Источник: alantang / unsplash

Я лежал в постели в темноте. Сонный, но не спящий. Прослушивание. Из гостиной под мной я услышал голос моего отца, двух моих теток, моего дяди. Мой отец говорил о моей матери, что сказал доктор, как она выглядела. Когда он описал ее, я попытался представить ее лицо, потерю веса, выбритую часть ее волос, круги под глазами, но не мог полностью собрать фигуры. Моя тетя набросилась на моего отца вопросами: «Но что сказал доктор? Как насчет операции? Как насчет лучевой терапии? На мгновение наступила тишина, потом я услышал, как мой отец тихо начал всхлипывать. Я никогда не видел, чтобы он плакал, но я подумал, что он наклонился в сером виниловом кресле, его левая рука закрыла глаза, локтем на бедре, его правая рука обернулась вокруг его живота. Затем я услышал плач моих двух теток, а затем, наконец, мой дядя прочистил горло. Я с полной уверенностью понял, что моя мать умрет.
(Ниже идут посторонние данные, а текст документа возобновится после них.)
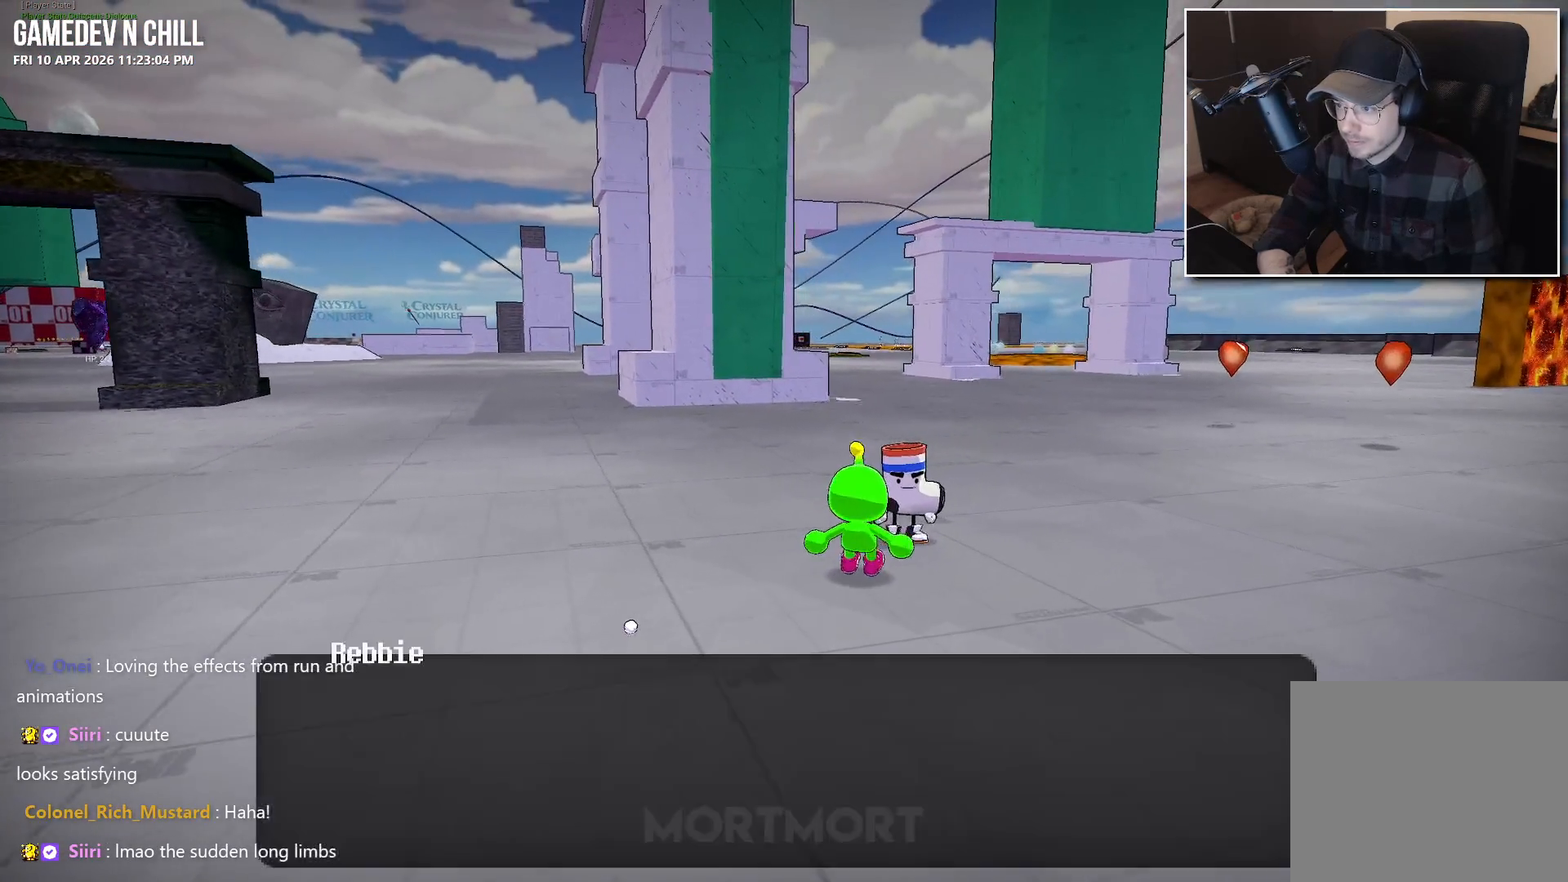
{"buttons": ["A"], "left_stick": "center", "right_stick": "center", "events": [[100, "Y", "up"], [434, "A", "down"]]}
Мне тогда было 13 лет. Моей матери было 38 лет и он болел четыре месяца. Болезнь, похоже, подчеркивает ее естественную тишину. Со временем она выглядела все более утомленной, нарисованной, бледной, но когда она засмеялась, ее карие глаза все еще блестели. Она никогда не спрашивала: «Почему я?», А скорее «Когда я могу вернуться домой?» И она делала это несколько недель за раз, пока какая-то новая опухоль или новая боль не отвезли ее обратно в больницу на расстоянии в 40 миль. Мой отец часто ходил и оставался с ней несколько дней подряд. Единственный ребенок, я остался дома один, иногда обедая с соседкой по соседству. Я часто не видел свою мать целыми неделями, и когда я это делал, меня всегда потрясло, насколько она выглядела, хотя ее улыбка и голос были такими же. Когда она умерла четыре месяца спустя в июне, я не был удивлен; Я не плакал.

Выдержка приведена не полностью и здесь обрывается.